Space complexity of list creation

Question

Could someone explain me what is the space complexity of beyond program, and why is it?

def is_pal_per(str):

s = [i for i in str]
nums = [0] * 129

for i in s:
    nums[ord(i)] += 1

count = 0

for i in nums:
    if i != 0 and i / 2 == 0:
        count += 1

print count

if count > 1:
    return False
else:
    return True

Actually, i'm interested in this lines of code. How does it influence on space complexity of above program?

s = [i for i in str]

nums = [0] * 129

Answer 1

You have found the only two lines that allocate memory:

s = [i for i in str]
nums = [0] * 129

The first grows linearly with len(str) , the second is a constant. Therefore, the space complexity of your function is O(N), N=length of str .

Answer 2

I'm unclear where you're having trouble with this. s is simply a list of individual characters in str . The space consumption is len(s) .

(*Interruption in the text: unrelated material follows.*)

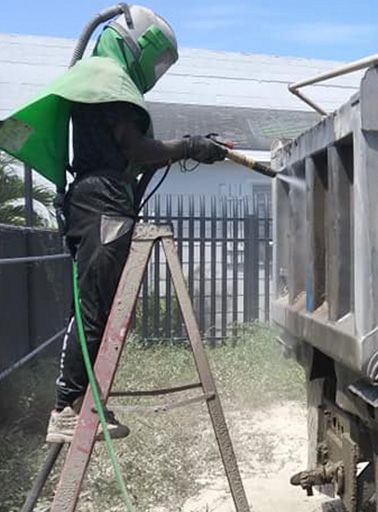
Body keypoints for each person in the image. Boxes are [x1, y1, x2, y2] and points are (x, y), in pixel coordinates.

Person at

nums is a constant size, dominated by the O(N) term.

Is this code you wrote, or has this been handed to you? The programming style is highly not "Pythonic".

---

As for your code, start with this collapse:

count = 0

for char in str:
    val = ord[char] + 1
    if abs(val) == 1:
        count += 1

print count

return count == 0

First, I replaced your single-letter variables ( s => char ; i => val ). Then I cut out most of the intermediate steps, leaving in a couple to help you read the code. Finally, I used a straightforward Boolean value to return, rather than the convoluted statement of the original.

I did not use Python's counting methods -- that would shorten the function even more. By the way, do you have to print the count of unity values, or do you just need the Boolean return? If it's just the return value, you can make this even shorter.